**Folgende Aufgaben lösen**
1 – In welcher Stadt kommen laut dem Artikel über die Nato die Außenminister des Verteidigungsbündnisses am Mittwoch zusammen?
2 – Ersetze bitte im Artikel über die Nato „Welt“ durch „Erde“ und gib den Abschnitt neu wieder. Fang bei den Worten „Die Nato tut“ an und hör nach „Knut Krohn (kkr)“ auf.

**Textauszug**
+++

Die Nato tut alles, um nicht in den Krieg mit der Ukraine hineingezogen zu werden, denn das könnte die Welt in Flammen setzen.

Korrespondenten: Knut Krohn (kkr)

Jens Stoltenberg kennt die Frage. Seit dem Angriff Russlands auf die Ukraine wird sie dem Nato-Generalsekretär immer wieder gestellt: Wieso richtete die Nato keine Flugverbotszone ein? Das Bündnis dürfe auf keinen Fall Kriegspartei werden, antwortet der Norweger dann in den immer selben Worten. Ein solcher Schritt könnte die Welt in Flammen setzen. Das wird Stoltenberg auch am Mittwoch erklären, wenn die Außenminister des Verteidigungsbündnisses in Brüssel zusammenkommen. Besprochen werden die Planungen für eine verstärkte Abschreckung Russlands in Reaktion auf den Ukraine-Krieg und die Arbeiten an dem neuen strategischen Konzept der Nato. Grundlegende Änderung ist, dass Moskau in Zukunft nicht mehr als möglicher Partner der Nato betrachtet wird, sondern nun als potenzieller Feind in die Planung einbezogen wird.

+++

**Material**
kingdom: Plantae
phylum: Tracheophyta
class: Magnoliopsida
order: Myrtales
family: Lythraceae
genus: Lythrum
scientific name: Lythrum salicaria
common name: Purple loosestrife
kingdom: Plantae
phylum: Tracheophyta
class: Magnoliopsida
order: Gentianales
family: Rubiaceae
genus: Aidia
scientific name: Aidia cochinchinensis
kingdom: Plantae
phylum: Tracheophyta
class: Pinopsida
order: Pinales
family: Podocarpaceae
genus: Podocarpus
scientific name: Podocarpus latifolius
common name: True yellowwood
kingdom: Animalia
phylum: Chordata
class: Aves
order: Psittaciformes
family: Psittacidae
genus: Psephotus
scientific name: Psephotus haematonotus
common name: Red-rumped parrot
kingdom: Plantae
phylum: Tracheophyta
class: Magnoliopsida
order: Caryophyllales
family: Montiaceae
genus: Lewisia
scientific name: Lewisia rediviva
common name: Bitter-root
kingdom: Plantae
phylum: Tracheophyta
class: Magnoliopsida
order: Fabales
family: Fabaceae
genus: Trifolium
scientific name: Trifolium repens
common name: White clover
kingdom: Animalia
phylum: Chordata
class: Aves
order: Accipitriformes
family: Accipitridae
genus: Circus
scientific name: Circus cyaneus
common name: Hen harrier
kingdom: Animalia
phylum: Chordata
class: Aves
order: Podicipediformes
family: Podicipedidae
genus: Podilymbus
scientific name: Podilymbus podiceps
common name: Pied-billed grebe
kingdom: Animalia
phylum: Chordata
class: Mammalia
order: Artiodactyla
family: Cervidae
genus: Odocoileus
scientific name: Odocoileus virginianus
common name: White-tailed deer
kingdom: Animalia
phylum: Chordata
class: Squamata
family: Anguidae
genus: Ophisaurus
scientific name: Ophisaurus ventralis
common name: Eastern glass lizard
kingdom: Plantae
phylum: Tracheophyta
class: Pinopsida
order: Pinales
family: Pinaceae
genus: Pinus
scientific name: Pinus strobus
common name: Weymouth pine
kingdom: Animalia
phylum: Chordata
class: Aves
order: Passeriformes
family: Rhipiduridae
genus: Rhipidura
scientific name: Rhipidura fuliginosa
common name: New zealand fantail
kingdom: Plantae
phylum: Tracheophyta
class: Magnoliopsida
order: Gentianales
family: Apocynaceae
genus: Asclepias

+++

**Lösungen zur Übung**
1 – In Brüssel.

2 –
Die Nato tut alles, um nicht in den Krieg mit der Ukraine hineingezogen zu werden, denn das könnte die Erde in Flammen setzen.

Korrespondenten: Knut Krohn (kkr)